Brad likes to go commando, and freeing his willy at work turns him on. Sometimes he even gets off on it, which only adds to the excitement.
But he must be losing his touch, because his coworker Lou catches him in the act. The two are workplace adversaries, always trying to one-up each other, and Lou constantly undermines Brad in front of the bigwigs. If he tells anyone Brad jerks off at work ...
To say Brad hates Lou would be an understatement. But there's no denying the man is sexy as hell. What might Brad be able to do to keep Lou from outing him?
I’ve always had a penchant for going commando. Oh sure, it saves big bucks on boxers, but mostly it’s because I long ago found that if I cut holes in the front pockets of my pants, I could play with my cock any time of the day. It looks like I’m searching for some change or car keys or the like, but in actuality I’m pulling my pud, stroking my rod, yanking my nuts, and trying my darndest not to shoot a load down my leg -- and all in broad daylight, for the whole world to see. Or, that is to say, of course, not see.
Oh, and of course, if I can reach in, my cock can also come out. In fact, freeing Willy has become a sort of favorite pastime of mine.
Sitting at my desk at work, safe in my cubicle, I pull my prick through the hole, where it juts up, hard as granite, resting comfortably inside my pocket as I squeeze and tease my leaking helmeted head. On occasion I even sheath the beast and rip off a heavy one, a mere few feet away from several coworkers on either side of my cubicle walls.
And, best yet, I’ve never been caught.
That is to say, I’d never been caught before now.
Like any pastime, mine became second nature, a habit -- and one that I’d grown lazy trying to keep a secret. And secrets, in any environment where people are trying to get ahead, are better kept hidden, locked away -- or, as the case may be, zippered up.

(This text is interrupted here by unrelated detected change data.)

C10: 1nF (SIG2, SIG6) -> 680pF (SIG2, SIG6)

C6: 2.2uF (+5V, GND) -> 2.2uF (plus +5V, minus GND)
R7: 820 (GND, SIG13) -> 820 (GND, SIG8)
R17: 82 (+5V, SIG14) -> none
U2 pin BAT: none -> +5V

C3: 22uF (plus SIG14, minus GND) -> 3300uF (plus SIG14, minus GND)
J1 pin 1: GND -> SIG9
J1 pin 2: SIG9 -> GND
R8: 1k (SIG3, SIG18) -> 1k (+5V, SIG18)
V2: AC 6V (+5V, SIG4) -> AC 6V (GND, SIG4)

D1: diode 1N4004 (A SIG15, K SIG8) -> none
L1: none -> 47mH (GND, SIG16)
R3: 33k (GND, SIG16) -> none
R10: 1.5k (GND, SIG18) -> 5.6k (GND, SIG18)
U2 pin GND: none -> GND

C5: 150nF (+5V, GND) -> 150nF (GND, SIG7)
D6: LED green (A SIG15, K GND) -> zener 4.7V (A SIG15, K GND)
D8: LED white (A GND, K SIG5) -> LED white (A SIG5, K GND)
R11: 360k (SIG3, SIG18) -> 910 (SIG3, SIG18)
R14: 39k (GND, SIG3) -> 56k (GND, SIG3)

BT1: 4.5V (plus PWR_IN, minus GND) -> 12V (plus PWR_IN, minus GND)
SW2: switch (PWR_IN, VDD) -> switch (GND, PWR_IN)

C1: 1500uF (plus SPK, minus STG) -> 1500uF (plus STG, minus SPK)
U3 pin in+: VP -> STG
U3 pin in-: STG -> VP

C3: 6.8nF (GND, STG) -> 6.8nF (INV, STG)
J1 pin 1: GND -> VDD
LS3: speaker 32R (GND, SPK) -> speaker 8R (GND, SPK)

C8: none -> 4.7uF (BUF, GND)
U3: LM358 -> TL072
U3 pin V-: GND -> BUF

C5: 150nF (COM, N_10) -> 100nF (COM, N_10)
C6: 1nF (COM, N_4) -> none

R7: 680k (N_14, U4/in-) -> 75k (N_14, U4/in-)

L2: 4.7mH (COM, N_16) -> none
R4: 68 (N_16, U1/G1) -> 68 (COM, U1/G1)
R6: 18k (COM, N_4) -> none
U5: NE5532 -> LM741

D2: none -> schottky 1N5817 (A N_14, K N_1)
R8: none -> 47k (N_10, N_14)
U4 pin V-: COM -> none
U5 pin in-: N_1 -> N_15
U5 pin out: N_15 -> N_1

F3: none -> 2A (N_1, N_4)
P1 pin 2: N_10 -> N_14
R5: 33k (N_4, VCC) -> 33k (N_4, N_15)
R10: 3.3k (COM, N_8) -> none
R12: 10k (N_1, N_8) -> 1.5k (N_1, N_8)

“Hi, Brad,” said my coworker, Lou, that fateful day. “What’s up?”
I hated Lou. I mean really and truly totally fucking hated. See, the guy was always trying to one-up me, stealing my ideas and then taking the credit, undermining me in front of the bigwigs. Plus, he was handsome as all hell and well aware of it. In other words, he was an egotistical prick. Meaning, hate was not too strong a word.
This is why, when he walked around my desk and stood behind me, I knew something was wrong. “Um, not much up here,” I replied, clenching my jaw. “Something you lost?”
He laughed and bent down, his breath warming the nape of my neck. “Nope. Something I found, though.” Then he did something that surprised the shit out of me. On my desk, he tossed a come-filled rubber. A blue one. And one that I recognized from the day before.
My heart skipped a beat. “Couldn’t wait until you got home, Lou?” I asked, trying to stall the inevitable.
“I might ask you the same question; it was in your trashcan,” he whispered in my ear, low and deep and wickedly calm.